La Puente employees to take furloughs

All La Puente city employees are being forced to take two furlough days a month over the next year in an effort to offset growing revenue losses.

The furloughs — which will amount to a 10 percent annual wage cut — were approved last week and are effective immediately for the city’s roughly 30 part-time and full-time employees.

They will also lose their 3 percent cost of living increase for this fiscal year, which began July 1 and ends June 30.

City officials said while they understand the economic impacts of such a wage reduction to its employees, they also are doing what they can to weather an economic downturn that’s ravaged city revenues.

Officials initially planned to implement 15 percent pay cuts across the board for its employees.

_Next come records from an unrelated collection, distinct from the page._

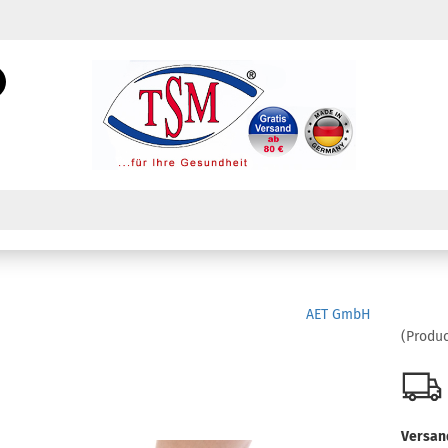
Change language
Search...
Email
Change currency
Password
Create a new acc
AET GmbH
Forgot password?
(Produc
Versan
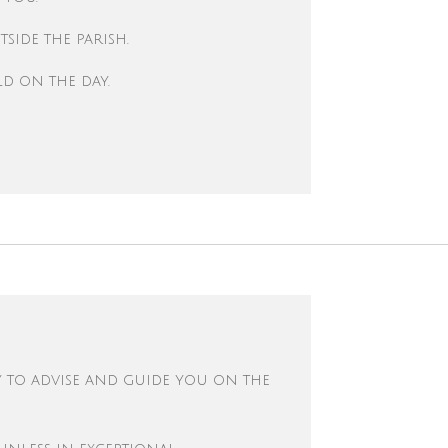
side the parish.
ld on the day.
y to advise and guide you on the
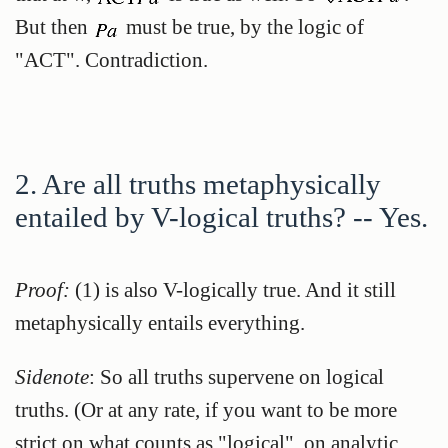
But then
must be true, by the logic of
"ACT". Contradiction.
2. Are all truths metaphysically
entailed by V-logical truths? -- Yes.
Proof:
(1) is also V-logically true. And it still
metaphysically entails everything.
Sidenote
: So all truths supervene on logical
truths. (Or at any rate, if you want to be more
strict on what counts as "logical", on analytic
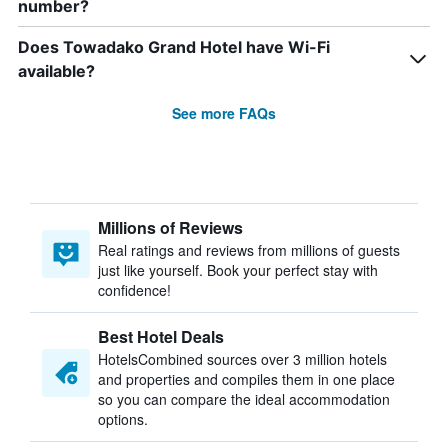
number?
Does Towadako Grand Hotel have Wi-Fi
available?
See more FAQs
Millions of Reviews
Real ratings and reviews from millions of guests
just like yourself. Book your perfect stay with
confidence!
Best Hotel Deals
HotelsCombined sources over 3 million hotels
and properties and compiles them in one place
so you can compare the ideal accommodation
options.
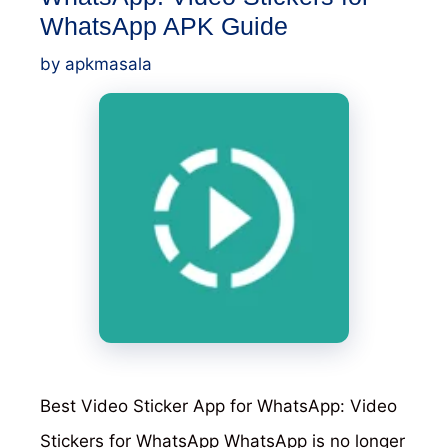
WhatsApp APK Guide
by
apkmasala
Best Video Sticker App for WhatsApp: Video
Stickers for WhatsApp WhatsApp is no longer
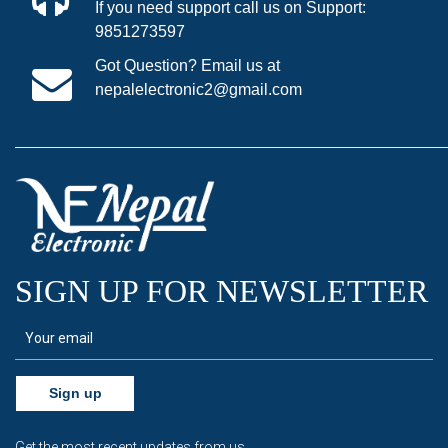
If you need support call us on Support:
9851273597
Got Question? Email us at
nepalelectronic2@gmail.com
SIGN UP FOR NEWSLETTER
Sign up
Get the most recent updates from us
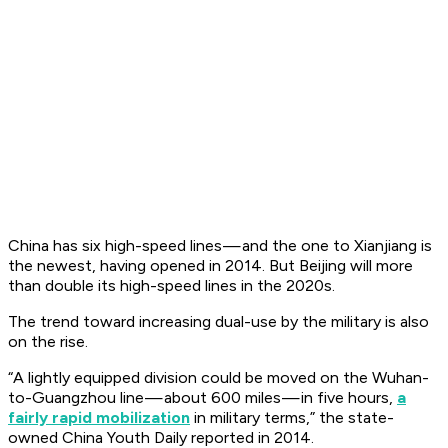
China has six high-speed lines — and the one to Xianjiang is
the newest, having opened in 2014. But Beijing will more
than double its high-speed lines in the 2020s.
The trend toward increasing dual-use by the military is also
on the rise.
“A lightly equipped division could be moved on the Wuhan-
to-Guangzhou line — about 600 miles — in five hours,
a
fairly rapid mobilization
in military terms,” the state-
owned
China Youth Daily
reported in 2014.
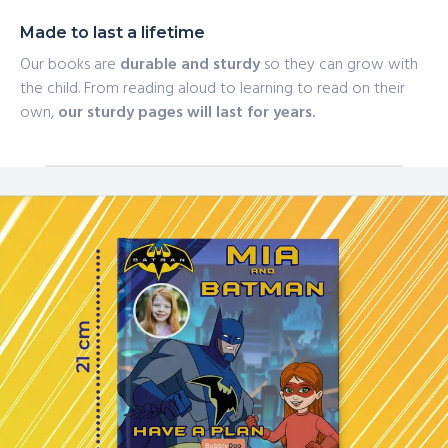
Made to last a lifetime
Our books are
durable and sturdy
so they can grow with
the child. From reading aloud to learning to read on their
own,
our sturdy pages will last for years.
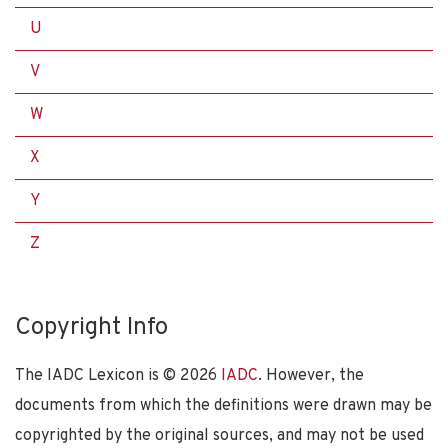
U
V
W
X
Y
Z
Copyright Info
The IADC Lexicon is ©
2026
IADC
. However, the
documents from which the definitions were drawn may be
copyrighted by the original sources, and may not be used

But after negotiations with the union, they came back with the furlough option.

The union countered with its own concessions — they agreed to accept the twice-a-month furloughs, but asked the city only forego employees’ cost of living increases for six months.

Jason Elias, a lead work site organizer for Local 721, said the city would have only needed to save $28,000 to give employees a 3 percent raise for the last six months of the fiscal year.

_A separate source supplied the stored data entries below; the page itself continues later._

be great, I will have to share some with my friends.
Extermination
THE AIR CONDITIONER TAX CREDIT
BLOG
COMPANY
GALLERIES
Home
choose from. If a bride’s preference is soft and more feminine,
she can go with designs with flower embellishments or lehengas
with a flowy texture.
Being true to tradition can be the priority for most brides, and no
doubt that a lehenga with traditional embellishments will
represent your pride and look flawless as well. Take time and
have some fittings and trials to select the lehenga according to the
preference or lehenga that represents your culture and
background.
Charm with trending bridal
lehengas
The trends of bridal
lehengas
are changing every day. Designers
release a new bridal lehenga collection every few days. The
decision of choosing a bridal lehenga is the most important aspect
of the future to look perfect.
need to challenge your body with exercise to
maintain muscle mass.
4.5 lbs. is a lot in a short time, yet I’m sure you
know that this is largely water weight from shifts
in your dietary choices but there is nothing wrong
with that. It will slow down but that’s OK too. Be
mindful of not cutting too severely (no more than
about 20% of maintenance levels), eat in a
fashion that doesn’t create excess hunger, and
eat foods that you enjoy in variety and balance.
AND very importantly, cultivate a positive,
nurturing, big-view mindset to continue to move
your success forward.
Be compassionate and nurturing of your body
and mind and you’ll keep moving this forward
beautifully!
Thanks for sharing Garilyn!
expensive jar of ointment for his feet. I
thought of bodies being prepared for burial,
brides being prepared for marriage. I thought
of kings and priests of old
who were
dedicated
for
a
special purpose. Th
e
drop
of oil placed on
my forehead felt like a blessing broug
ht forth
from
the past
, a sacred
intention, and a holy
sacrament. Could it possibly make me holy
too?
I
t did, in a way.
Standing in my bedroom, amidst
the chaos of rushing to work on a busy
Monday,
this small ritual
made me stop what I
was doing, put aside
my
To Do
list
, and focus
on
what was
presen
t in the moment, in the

“If by November, we couldn’t find that $28,000 then would have agreed to forego our raise for the rest of the year,” Elias said. “But they wouldn’t budge on their negotiations. They weren’t willing to work with the employees.”

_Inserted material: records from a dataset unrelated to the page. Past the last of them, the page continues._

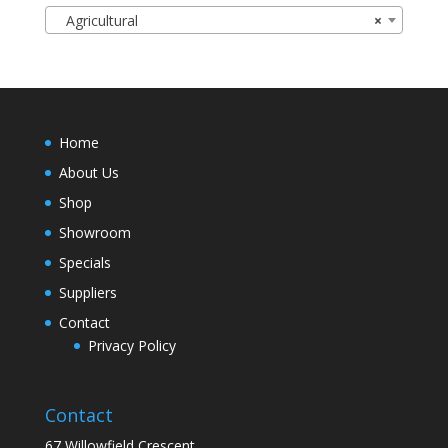
Agricultural
×
Home
About Us
Shop
Showroom
Specials
Suppliers
Contact
Privacy Policy
Contact
67 Willowfield Crescent,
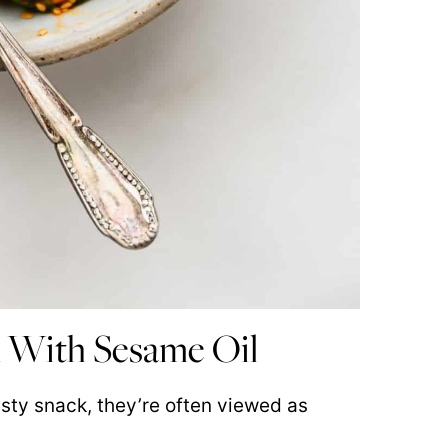
 With Sesame Oil
ty snack, they’re often viewed as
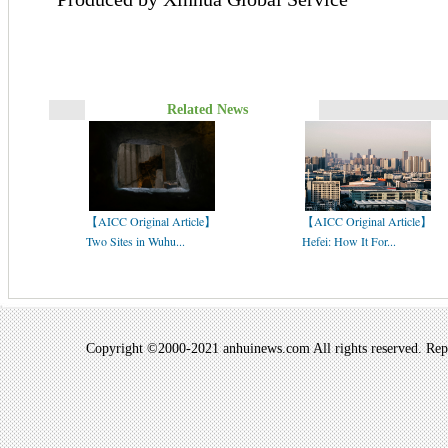
Related News
【AICC Original Article】
【AICC Original Article】
Two Sites in Wuhu...
Hefei: How It For...
Copyright ©2000-2021 anhuinews.com All rights reserved. Repro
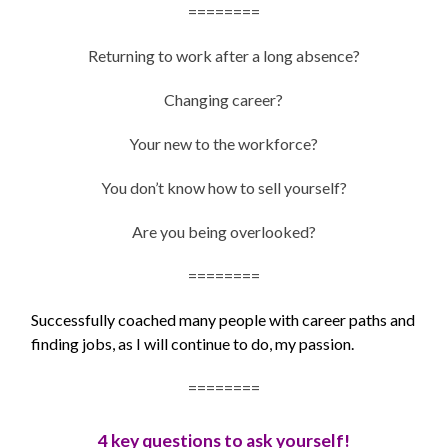
========
Returning to work after a long absence?
Changing career?
Your new to the workforce?
You don’t know how to sell yourself?
Are you being overlooked?
========
Successfully coached many people with career paths and
finding jobs, as I will continue to do, my passion.
========
4 key questions to ask yourself!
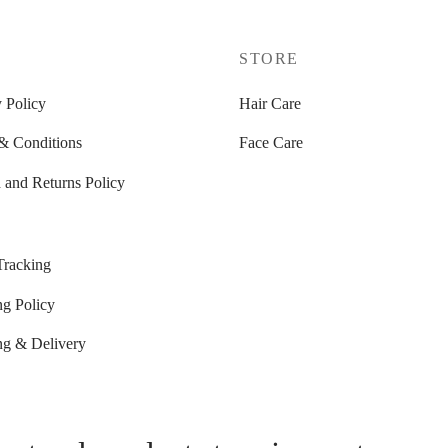
P
STORE
 Policy
Hair Care
& Conditions
Face Care
 and Returns Policy
Tracking
ng Policy
ng & Delivery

Mayor Louie Lujan said he would have liked to go with the union’s option, but he lacked enough council support.

“What they were asking for was not unreasonable,” Lujan said.

In order to implement the current furloughs, City Hall will be closed every Friday versus on alternating Fridays.

Employees at the city’s maintenance yard, the senior center, the community center and the youth activities learning center will alternate their furloughs on Mondays and Fridays so that those facilities can stay open five days a week.

Councilwoman Lola Storing said while the union may not be happy with the city’s final decision, the employees are.

Elias said the employees are willing to make sacrifices, but “nobody is happy.” He also pointed to interim City Manager Frank Tripepi’s unwillingness to negotiate with the union.